Internal documents revealed Apple’s plan to slap developers with a
27% commission on out-of-app purchases—just 3% less than the rate they were already charging. On top of that, they created "scare screens"—deliberately jarring full-page warnings designed to discourage users from using third-party payment links.
“We should make the experience so inconvenient that people will stay in the App Store.” – internal Apple discussion (as cited in
The Verge)
This was not innovation. It was obstruction.

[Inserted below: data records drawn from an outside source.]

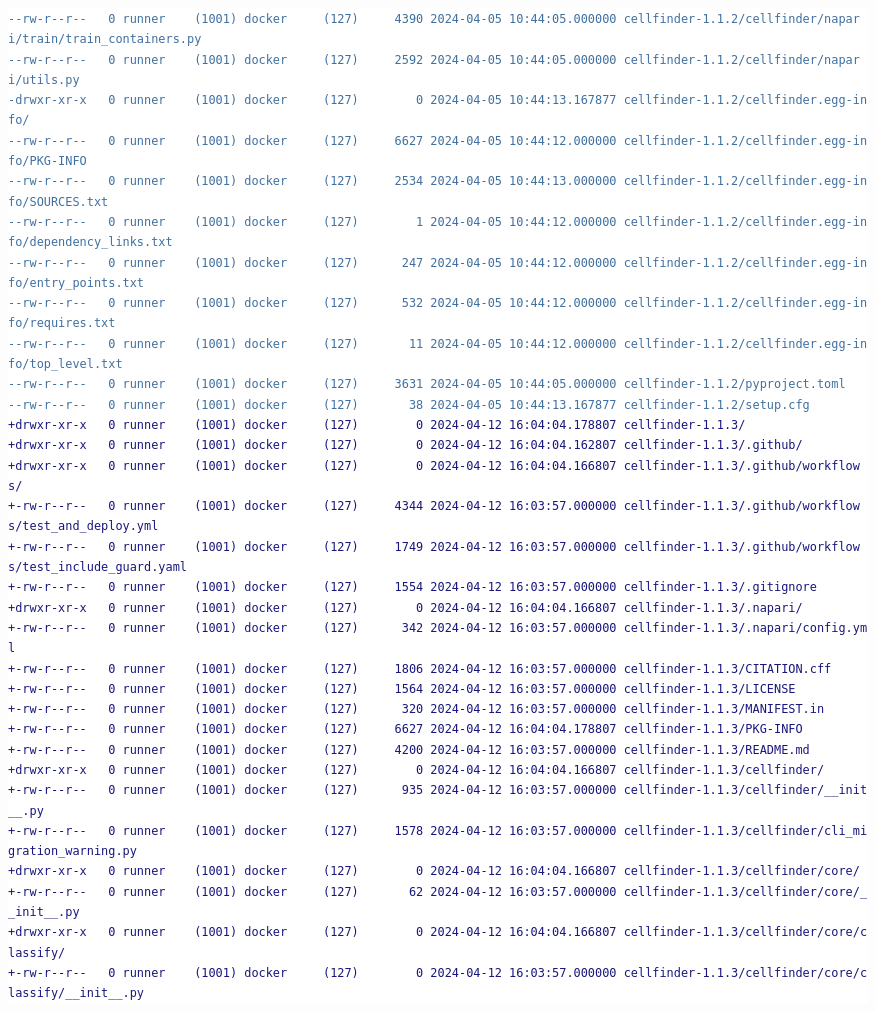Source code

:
 ```diff
--rw-r--r--   0 runner    (1001) docker     (127)     4390 2024-04-05 10:44:05.000000 cellfinder-1.1.2/cellfinder/napari/train/train_containers.py
--rw-r--r--   0 runner    (1001) docker     (127)     2592 2024-04-05 10:44:05.000000 cellfinder-1.1.2/cellfinder/napari/utils.py
-drwxr-xr-x   0 runner    (1001) docker     (127)        0 2024-04-05 10:44:13.167877 cellfinder-1.1.2/cellfinder.egg-info/
--rw-r--r--   0 runner    (1001) docker     (127)     6627 2024-04-05 10:44:12.000000 cellfinder-1.1.2/cellfinder.egg-info/PKG-INFO
--rw-r--r--   0 runner    (1001) docker     (127)     2534 2024-04-05 10:44:13.000000 cellfinder-1.1.2/cellfinder.egg-info/SOURCES.txt
--rw-r--r--   0 runner    (1001) docker     (127)        1 2024-04-05 10:44:12.000000 cellfinder-1.1.2/cellfinder.egg-info/dependency_links.txt
--rw-r--r--   0 runner    (1001) docker     (127)      247 2024-04-05 10:44:12.000000 cellfinder-1.1.2/cellfinder.egg-info/entry_points.txt
--rw-r--r--   0 runner    (1001) docker     (127)      532 2024-04-05 10:44:12.000000 cellfinder-1.1.2/cellfinder.egg-info/requires.txt
--rw-r--r--   0 runner    (1001) docker     (127)       11 2024-04-05 10:44:12.000000 cellfinder-1.1.2/cellfinder.egg-info/top_level.txt
--rw-r--r--   0 runner    (1001) docker     (127)     3631 2024-04-05 10:44:05.000000 cellfinder-1.1.2/pyproject.toml
--rw-r--r--   0 runner    (1001) docker     (127)       38 2024-04-05 10:44:13.167877 cellfinder-1.1.2/setup.cfg
+drwxr-xr-x   0 runner    (1001) docker     (127)        0 2024-04-12 16:04:04.178807 cellfinder-1.1.3/
+drwxr-xr-x   0 runner    (1001) docker     (127)        0 2024-04-12 16:04:04.162807 cellfinder-1.1.3/.github/
+drwxr-xr-x   0 runner    (1001) docker     (127)        0 2024-04-12 16:04:04.166807 cellfinder-1.1.3/.github/workflows/
+-rw-r--r--   0 runner    (1001) docker     (127)     4344 2024-04-12 16:03:57.000000 cellfinder-1.1.3/.github/workflows/test_and_deploy.yml
+-rw-r--r--   0 runner    (1001) docker     (127)     1749 2024-04-12 16:03:57.000000 cellfinder-1.1.3/.github/workflows/test_include_guard.yaml
+-rw-r--r--   0 runner    (1001) docker     (127)     1554 2024-04-12 16:03:57.000000 cellfinder-1.1.3/.gitignore
+drwxr-xr-x   0 runner    (1001) docker     (127)        0 2024-04-12 16:04:04.166807 cellfinder-1.1.3/.napari/
+-rw-r--r--   0 runner    (1001) docker     (127)      342 2024-04-12 16:03:57.000000 cellfinder-1.1.3/.napari/config.yml
+-rw-r--r--   0 runner    (1001) docker     (127)     1806 2024-04-12 16:03:57.000000 cellfinder-1.1.3/CITATION.cff
+-rw-r--r--   0 runner    (1001) docker     (127)     1564 2024-04-12 16:03:57.000000 cellfinder-1.1.3/LICENSE
+-rw-r--r--   0 runner    (1001) docker     (127)      320 2024-04-12 16:03:57.000000 cellfinder-1.1.3/MANIFEST.in
+-rw-r--r--   0 runner    (1001) docker     (127)     6627 2024-04-12 16:04:04.178807 cellfinder-1.1.3/PKG-INFO
+-rw-r--r--   0 runner    (1001) docker     (127)     4200 2024-04-12 16:03:57.000000 cellfinder-1.1.3/README.md
+drwxr-xr-x   0 runner    (1001) docker     (127)        0 2024-04-12 16:04:04.166807 cellfinder-1.1.3/cellfinder/
+-rw-r--r--   0 runner    (1001) docker     (127)      935 2024-04-12 16:03:57.000000 cellfinder-1.1.3/cellfinder/__init__.py
+-rw-r--r--   0 runner    (1001) docker     (127)     1578 2024-04-12 16:03:57.000000 cellfinder-1.1.3/cellfinder/cli_migration_warning.py
+drwxr-xr-x   0 runner    (1001) docker     (127)        0 2024-04-12 16:04:04.166807 cellfinder-1.1.3/cellfinder/core/
+-rw-r--r--   0 runner    (1001) docker     (127)       62 2024-04-12 16:03:57.000000 cellfinder-1.1.3/cellfinder/core/__init__.py
+drwxr-xr-x   0 runner    (1001) docker     (127)        0 2024-04-12 16:04:04.166807 cellfinder-1.1.3/cellfinder/core/classify/
+-rw-r--r--   0 runner    (1001) docker     (127)        0 2024-04-12 16:03:57.000000 cellfinder-1.1.3/cellfinder/core/classify/__init__.py
```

False Testimony and Executive Deceit
Apple didn’t stop at manipulation. It took to lying under oath.
Apple VP of Finance,
Alex Roman, testified that the 27% fee wasn't tied to discouraging third-party links. But internal emails showed otherwise. Judge Yvonne Gonzalez Rogers didn’t mince words when she referred Apple to the DOJ for potential criminal contempt, citing “outright falsehoods” in their testimony.
“Apple has chosen to interpret the Injunction in a way that maintains its revenue at the expense of complying with the court’s order.” – Judge Yvonne Gonzalez Rogers “The Court finds Apple in civil contempt.” – Ruling, April 2025

Private Disdain for Developers
Behind closed doors, Apple’s attitude toward the very developers who built the App Store ecosystem was toxic and dismissive.
“I know we don’t provide an SLA—we’ve made that very clear to Epic.” – Apple Games Manager, Mark Grimm “Let’s make them beg for reinstatement.” – Apple exec during Epic ban deliberations “We’ll just say it’s about safety and privacy. No one reads the fine print.” – Internal Apple email, exposed in discovery

These were not isolated comments. They reflect a corporate culture that treats independent creators as disposable and customers as data points, not people.
Developers Strike Back
In May 2025, more than 100,000 developers joined a class-action lawsuit against Apple, alleging financial harm, illegal commissions, and anti-competitive behavior. The case seeks billions in restitution and real reform.

Rotting from the Core
Apple’s actions prove that behind the glass and aluminum sheen lies a company more obsessed with maintaining its margins than honoring its mission. From lying to a federal judge to coercing developers with digital chokeholds, Apple has eroded the very trust it was built upon.
This isn’t about one lawsuit. It’s about systemic betrayal.
Apple didn’t just lose in court. Apple lost us.